● **Exercise requirements**:
Reproduce exactly, and only, the lines running from the start of the entries below to the line containing "863 84 5.22".

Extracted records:
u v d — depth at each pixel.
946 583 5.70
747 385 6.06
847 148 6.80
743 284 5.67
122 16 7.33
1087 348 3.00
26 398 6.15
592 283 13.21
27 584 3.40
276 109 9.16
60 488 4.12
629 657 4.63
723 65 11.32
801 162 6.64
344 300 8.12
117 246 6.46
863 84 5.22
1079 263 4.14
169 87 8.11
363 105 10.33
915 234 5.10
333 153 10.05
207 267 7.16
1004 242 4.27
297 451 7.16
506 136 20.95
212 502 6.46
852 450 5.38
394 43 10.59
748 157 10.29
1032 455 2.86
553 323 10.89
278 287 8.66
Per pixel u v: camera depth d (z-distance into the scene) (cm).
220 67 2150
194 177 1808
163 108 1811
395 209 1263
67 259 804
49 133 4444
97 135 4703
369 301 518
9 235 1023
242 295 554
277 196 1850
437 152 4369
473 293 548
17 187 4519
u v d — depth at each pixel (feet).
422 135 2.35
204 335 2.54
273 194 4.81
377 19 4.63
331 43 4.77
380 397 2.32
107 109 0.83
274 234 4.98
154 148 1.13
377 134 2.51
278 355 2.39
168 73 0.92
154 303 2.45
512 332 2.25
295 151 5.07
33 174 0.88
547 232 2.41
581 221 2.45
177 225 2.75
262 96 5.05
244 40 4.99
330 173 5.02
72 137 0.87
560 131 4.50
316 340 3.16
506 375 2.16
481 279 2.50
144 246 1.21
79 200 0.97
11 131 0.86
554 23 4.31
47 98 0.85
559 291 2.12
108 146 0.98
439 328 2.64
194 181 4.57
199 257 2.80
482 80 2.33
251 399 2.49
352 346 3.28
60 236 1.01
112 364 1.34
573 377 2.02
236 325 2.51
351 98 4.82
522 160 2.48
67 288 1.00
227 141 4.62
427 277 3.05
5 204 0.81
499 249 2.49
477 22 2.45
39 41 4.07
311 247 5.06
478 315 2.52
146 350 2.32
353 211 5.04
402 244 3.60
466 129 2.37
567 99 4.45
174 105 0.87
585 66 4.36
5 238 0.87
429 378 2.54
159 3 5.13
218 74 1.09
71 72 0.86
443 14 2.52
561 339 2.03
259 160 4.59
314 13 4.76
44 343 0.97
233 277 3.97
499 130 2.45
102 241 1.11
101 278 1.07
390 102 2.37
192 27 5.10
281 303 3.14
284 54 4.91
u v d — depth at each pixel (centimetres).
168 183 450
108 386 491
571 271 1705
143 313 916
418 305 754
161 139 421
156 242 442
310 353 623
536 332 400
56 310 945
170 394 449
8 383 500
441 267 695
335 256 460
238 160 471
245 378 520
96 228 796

● **Output for this task**:
u v d — depth at each pixel.
946 583 5.70
747 385 6.06
847 148 6.80
743 284 5.67
122 16 7.33
1087 348 3.00
26 398 6.15
592 283 13.21
27 584 3.40
276 109 9.16
60 488 4.12
629 657 4.63
723 65 11.32
801 162 6.64
344 300 8.12
117 246 6.46
863 84 5.22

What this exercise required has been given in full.